Known issues (deferred to v1.11.1)

  • theory_math pack — Path coercion: src/research_os/tools/actions/state/config.py:224,356 and 16 sites in audit/audit.py do root / 'workspace' without root = Path(root) coercion. Handlers called with a str root (rare in production; common in ad-hoc smoke harnesses) raise TypeError. Test suite uses Path so the gate is green; production paths from MCP transport are already Path. Fix: single-line coercion at each entry point.
  • theory_math pack — pack-blind discovery: tools/actions/protocol.py:502 (list_protocols) walks only PROTOCOLS_DIR, never _pack_protocol_dirs_safe(). Symptom: sys_protocol_list(category='theory_math') returns core-only 117. Resolution via sys_protocol_get works.

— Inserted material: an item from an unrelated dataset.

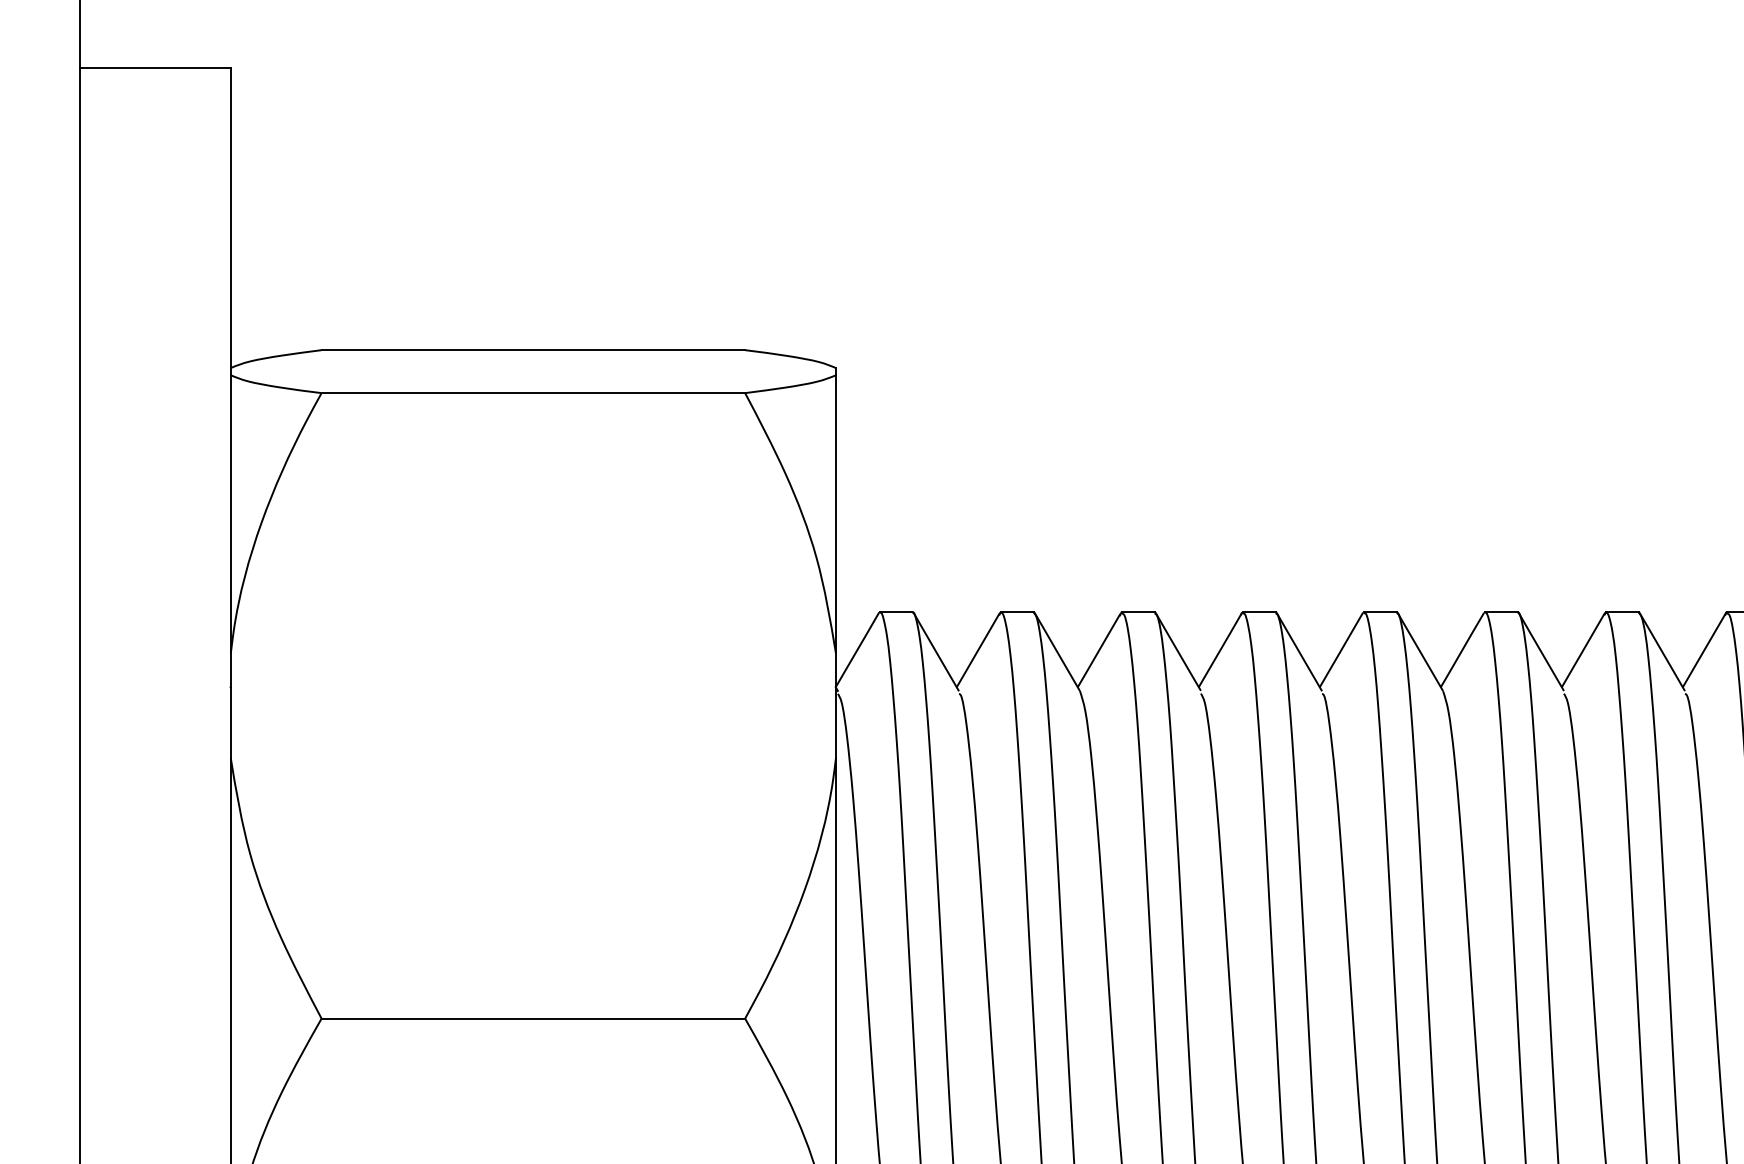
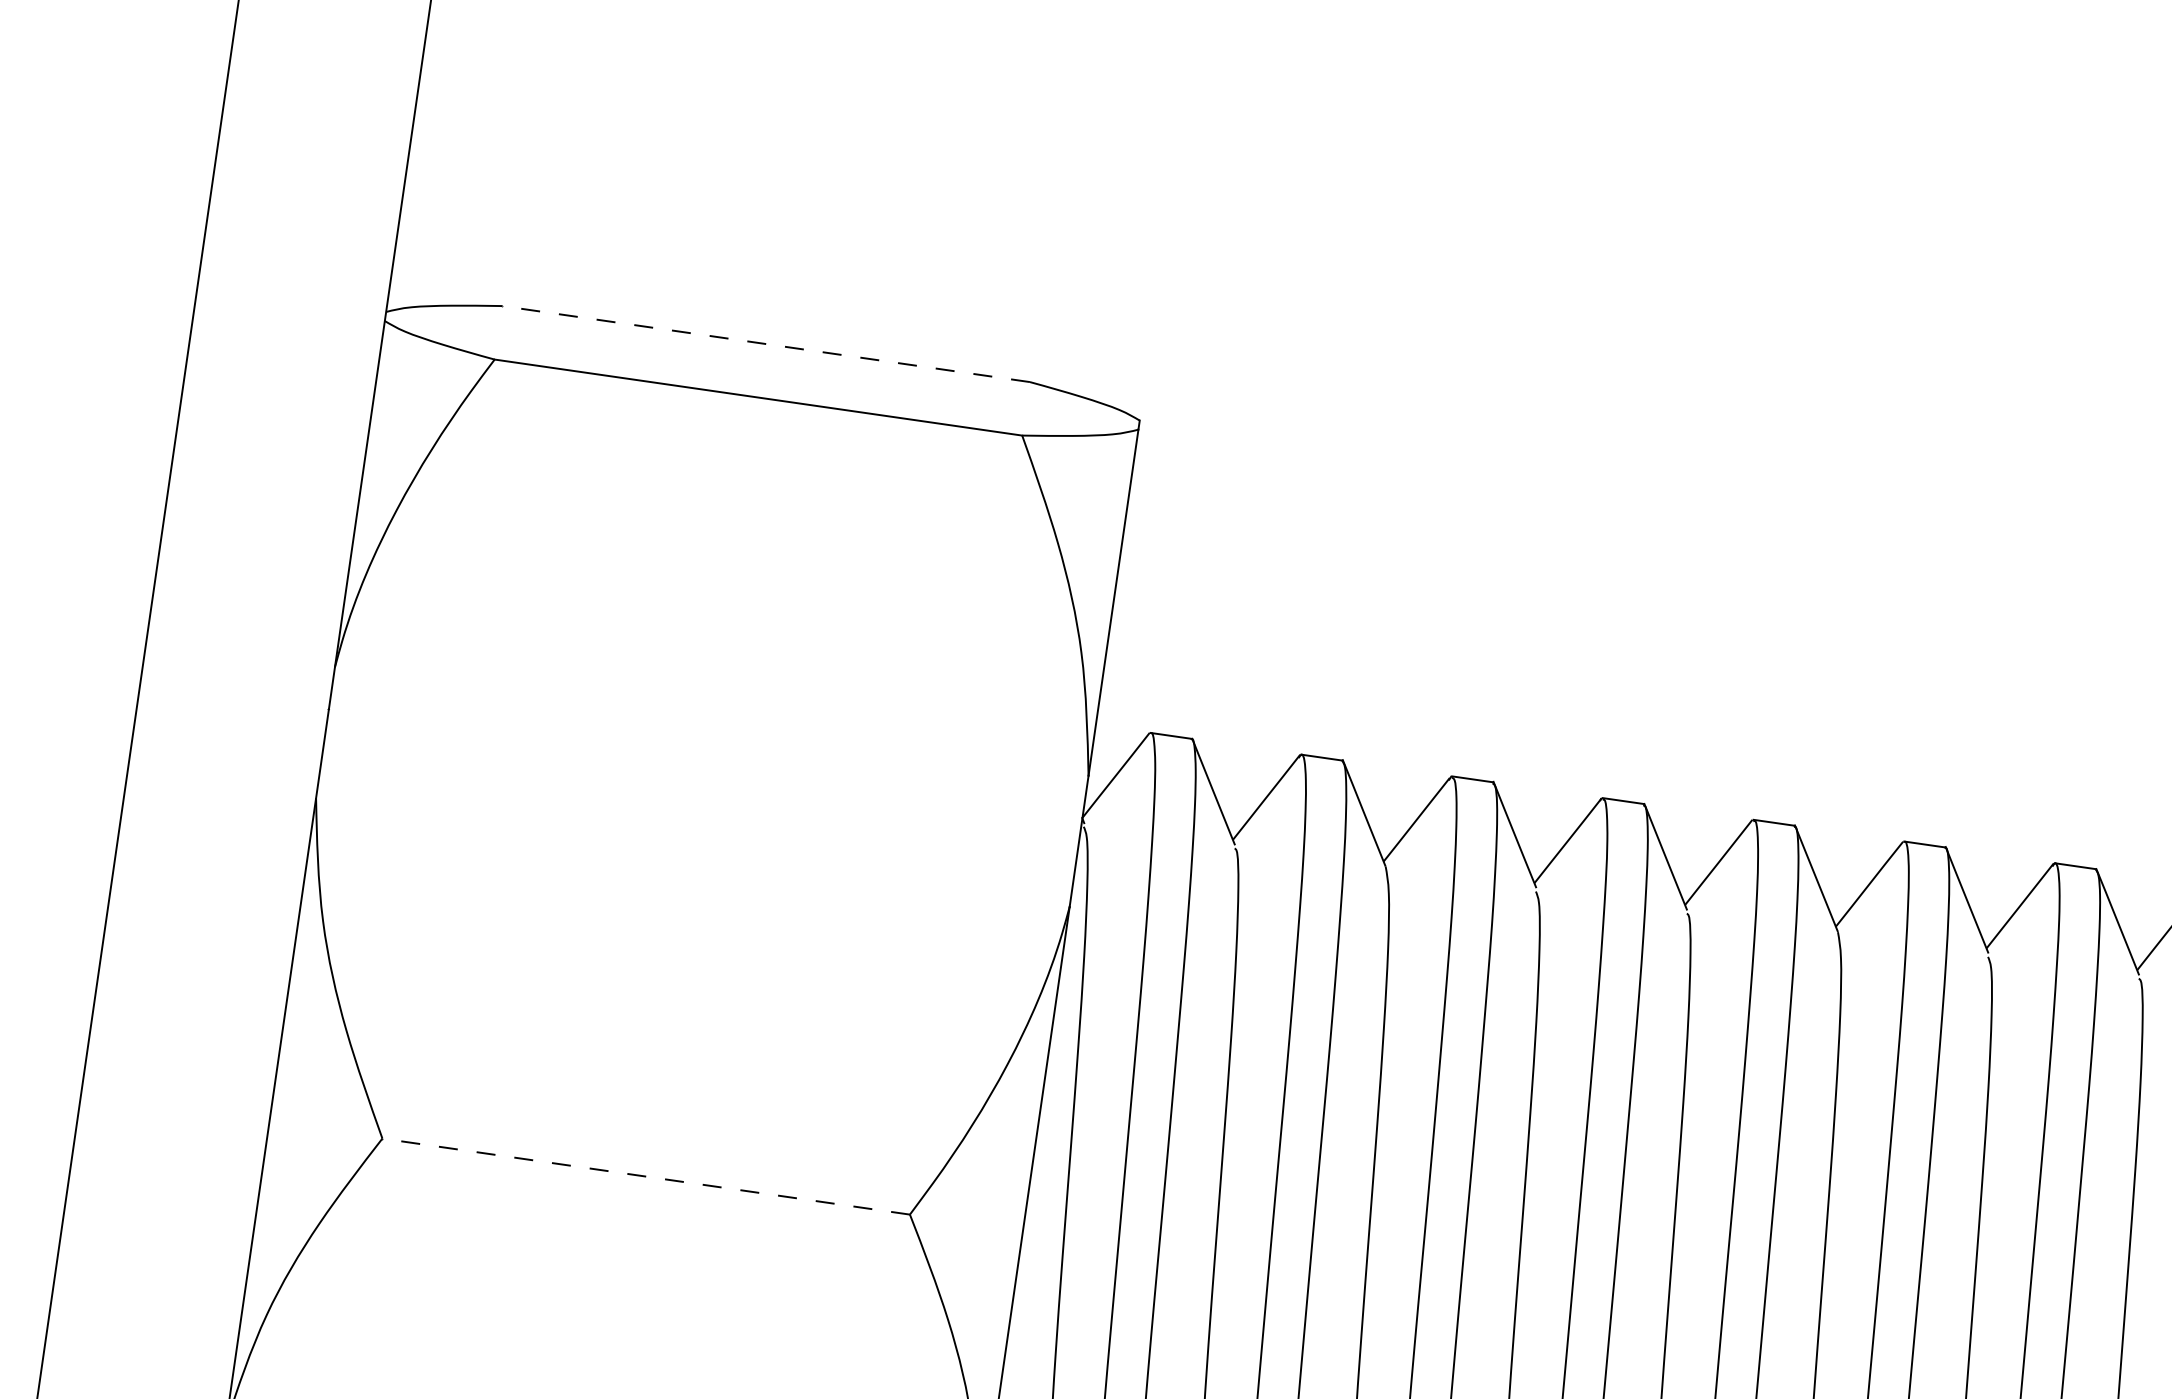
line: (533, 350) -> (766, 344), solid -> dashed
line: (533, 1018) -> (646, 1176), solid -> dashed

  • theory_math pack — router false-positive: DEG trigger (intended for "DEG analysis" / "differential expression") matches "maximum degree 3" in graph-theory prompts. Routes theory-math conjectures into guidance/analysis_plan instead of theory_math/method/proof_strategy_selection.
  • theory_math pack — IMRAD-only synthesis: tool_synthesize(output_type=paper) emits [abstract, introduction, methods, results, discussion, references] even when project pack is theory_math (which prefers [introduction, preliminaries, main_theorems, proofs, discussion]). Synthesis pipeline has no hook to consult pack-supplied section schema.
  • tool_synthesize — silent citation retrieval failure: e2e smoke against biology_genomics_mini shipped paper.md with citations_used=0 due to 'list index out of range' in upstream Semantic Scholar / Crossref adapter. Surfaces as cross-deliverable consistency blockers (439 numeric mismatches downstream). Tool succeeds; citations missing.
  • E2E manifest — persona-name drift: tests/fixtures/projects/biology_genomics_mini/manifest.yaml lists personas (skeptical_methodologist, statistics_referee, domain_expert_neuroscience, bioinformatician_reviewer, ethics_irb_reviewer, editor_in_chief) that do not exist in src/research_os/assets/reviewer_personas/. Real persona ids: methodology_skeptic, statistician, domain_expert, reproducibility_advocate, novelty_critic, scope_creep_critic, presentation_critic. Fix: rename manifest entries to canonical ids.
  • Handout naming convention: implementation writes slides_handout.pdf / poster_handout.pdf; some manifests expect slides.handout.pdf / poster.handout.pdf. Pick one and update both sides.
  • Typst font warnings: every PDF compile emits non-fatal warnings for missing Linux Libertine / Times New Roman / Times. Ship a bundled fallback (e.g. New Computer Modern) or document the font install requirement.